No fans of diplomacy, Hamas took over Gaza in a bloody coup two years ago, driving Fatah, the arm of the Palestinian Liberation Organization founded by Yassir Arafat, into the West Bank. In response, Israel sealed off Gaza from the outside world to the extent it could.

Two years ago, Mortimer B. Zuckerman, Editor-in-Chief of U.S. News & World Report, wrote that “Hamas, in truth, is not a nationalist force. It is part of the global movement of jihad, a Palestinian arm of the Muslim Brotherhood founded in Egypt with the goal of eliminating Israel with help from its Syrian and Iranian backers.”

In 2006 Zuckerman reported that the Israel Defense Forces had “found more than a hundred transborder tunnels (into Egypt) through which tons of explosive, tens of thousands of rifles, RPGs, rockets and missiles of all kinds have been shipped.”

Watch now for television news to run endless tape of Gazan burials, of destroyed Hamas headquarter buildings and structures where massive amounts of arms were stored, and of grieving families of civilians, though warned to leave, were killed. Try to recall the last time you saw, heard or read any reports on the losses in Israel’s Sederot, the object of daily rockets for months prior to and since the “hudna” or ceasefire to which Hamas agreed?

The Gazan people have been victimized, but by Palestinians, by Fatah, and now by Hamas, who teach their children to become suicide bombers, by the Hamas leaders who prosper why the ordinary people must depend on UNRWA aid to find enough food. Since the founding of Israel sixty years ago, the United Nations has been the enabler of Palestinian resistance while passing a hundred resolutions condemning Israel.

In about a month the Palestinians, not the Israelis, become yet another problem on President-elect Obama’s agenda. Assuming that Hillary Clinton becomes Secretary of State, they may be very surprised to find they do not have a friend in the White House.

6 comments:

Jeremy Jacobs said...

Alan

You should watch the BBC news

Alan Caruba said...

Hardly need to, Jeremy, since we know in advance, don't we, that the BBC slants everything to make Israel the villain. Who writes their news reports? Ahmadinejad?

Anonymous said...

The BBC is so biased in favour of topics of which I am not that I have ceased, almost, to watch either cable or on-line BBC World.

Given information:

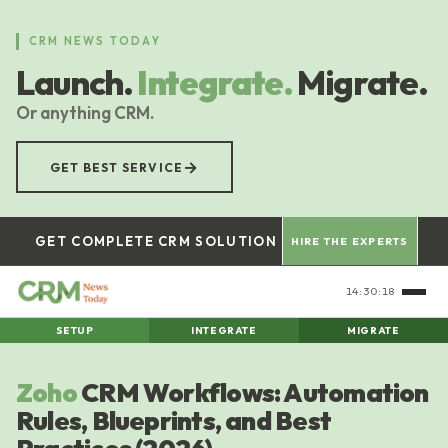
Skip
to
CRM NEWS TODAY
main
Launch.
Integrate.
Migrate.
content
Or anything CRM.
→
GET BEST SERVICE
GET COMPLETE CRM SOLUTION
HIRE THE EXPERTS
14:30:20
SETUP
INTEGRATE
MIGRATE
Zoho
CRM Workflows: Automation
Rules, Blueprints, and Best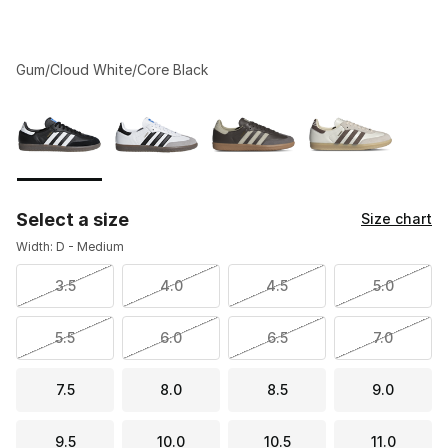
Gum/Cloud White/Core Black
Please select a style
*
Page 1 of 1 displaying 1 to 4 of 4 colors
Select a size
Size chart
Width: D - Medium
3.5
4.0
4.5
5.0
5.5
6.0
6.5
7.0
7.5
8.0
8.5
9.0
9.5
10.0
10.5
11.0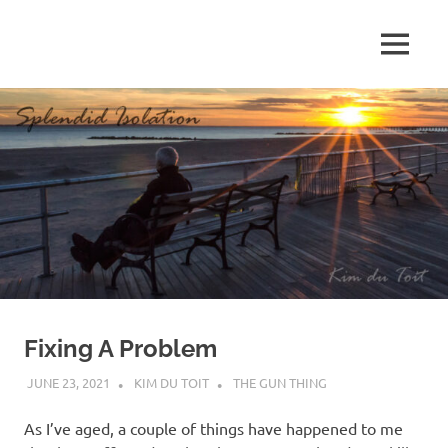
Skip
to
MENU
content
S
p
l
e
n
d
Fixing A Problem
i
JUNE 23, 2021
KIM DU TOIT
THE GUN THING
d
As I’ve aged, a couple of things have happened to me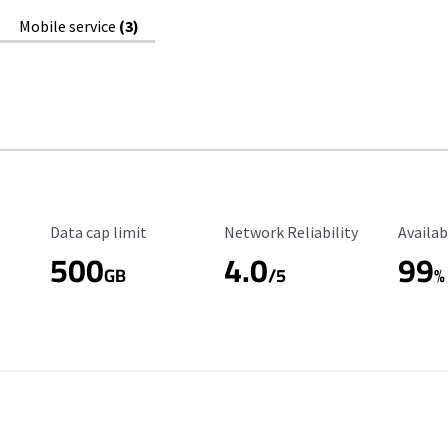
Mobile service
(3)
Data Cap Limit
Reliability Rating
Availab
Data cap limit
Network Reliability
Availab
500
4.0
99
GB
/5
%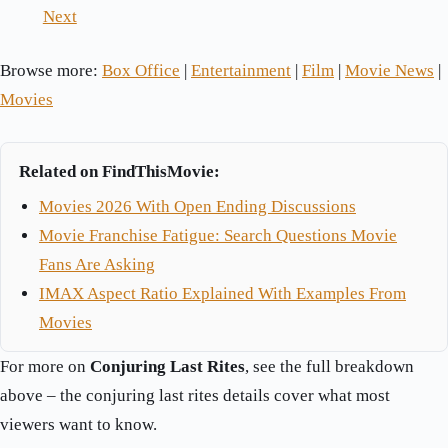
Next
Browse more:
Box Office
|
Entertainment
|
Film
|
Movie News
|
Movies
Related on FindThisMovie:
Movies 2026 With Open Ending Discussions
Movie Franchise Fatigue: Search Questions Movie
Fans Are Asking
IMAX Aspect Ratio Explained With Examples From
Movies
For more on
Conjuring Last Rites
, see the full breakdown
above – the conjuring last rites details cover what most
viewers want to know.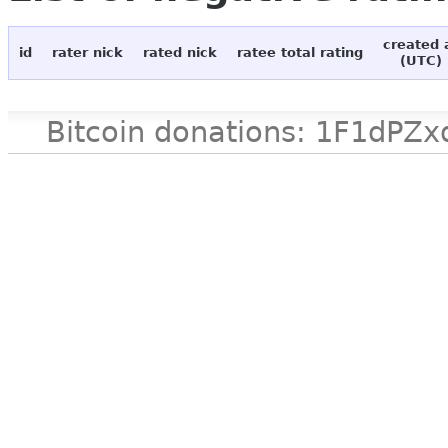
created 
id
rater nick
rated nick
ratee total rating
(UTC)
Bitcoin donations: 1F1d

Things to do:
1) Please retype the passage of the Hamas and Gaza text starting with "Watch now for" and going on through "resolutions condemning Israel.".
2) Based on the Hamas and Gaza text, say yes or no to each statement and quote the words that decide it: (a) Hamas took over Gaza two years ago. (b) Zuckerman reported in 2006 that the tunnels the Israel Defense Forces found ran into Jordan. (c) The United Nations has passed a hundred resolutions condemning Israel.
3) Carry on the Hamas and Gaza text from its last sentence.

Per-task answers:
1)
Watch now for television news to run endless tape of Gazan burials, of destroyed Hamas headquarter buildings and structures where massive amounts of arms were stored, and of grieving families of civilians, though warned to leave, were killed. Try to recall the last time you saw, heard or read any reports on the losses in Israel’s Sederot, the object of daily rockets for months prior to and since the “hudna” or ceasefire to which Hamas agreed?

The Gazan people have been victimized, but by Palestinians, by Fatah, and now by Hamas, who teach their children to become suicide bombers, by the Hamas leaders who prosper why the ordinary people must depend on UNRWA aid to find enough food. Since the founding of Israel sixty years ago, the United Nations has been the enabler of Palestinian resistance while passing a hundred resolutions condemning Israel.

2)
(a) Yes: "Hamas took over Gaza in a bloody coup two years ago"
(b) No: "found more than a hundred transborder tunnels (into Egypt)"
(c) Yes: "while passing a hundred resolutions condemning Israel"

3)
The unbiased truth doesn't emerge because if deliberate internal policy. CNN is practicing such bias, too. AGW and the Middle East are only two agendas which are continuously reported one-sided. The former, AGW, is reinforced with smokestack propaganda commercials for windfarms, the latter with bloodied children and bombed-out buildings. It's a terrible thing that each side is doing to each other and we would all like to see peace and stability and tolerance in the ME. There will be no prosperity untill there is a settlement, and there are too many fingers in the pie for that to happen any time soon.

kingmagic said...

I see what you mean Alan about the one sided reporting. The news shows the damage by the Israelis and only very briefly mentions the constant attacks by Hamas.
A very difficult situation only made more difficult by biased reporting.

Guy said...

Here's another fine example of the bias in the media .... AOL has a story today with HUNDREDS of photos of the carnage in the Gaza strip, and each and every one of them is captioned with one of about three different captions, all lamenting how terrible Israel is to be bombing the Palestinians. No "fair and balanced" reporting to be found on AOL. I had to really scrounge to find any mention of WHY the bombing was happening. I'd hazard to guess that pretty much ANY country that was enduring daily rocket attacks would respond just as Israel has, and although I'm not Jewish, I certainly support their taking action to protect their people. The Palestinians' and the biased medias' whining is falling on deaf ears here. If you can't stand the heat, get the hell out of the kitchen ....

Alan Caruba said...

With a few exceptions, the mainstream media has demonstrated how totally biased it is with regard to Israel's defensive measures.

Even the White House has condemned Hamas, but to the liberals in the editorial offices of most so-called news organizations, the story will be written to mislead and to influence, not to inform.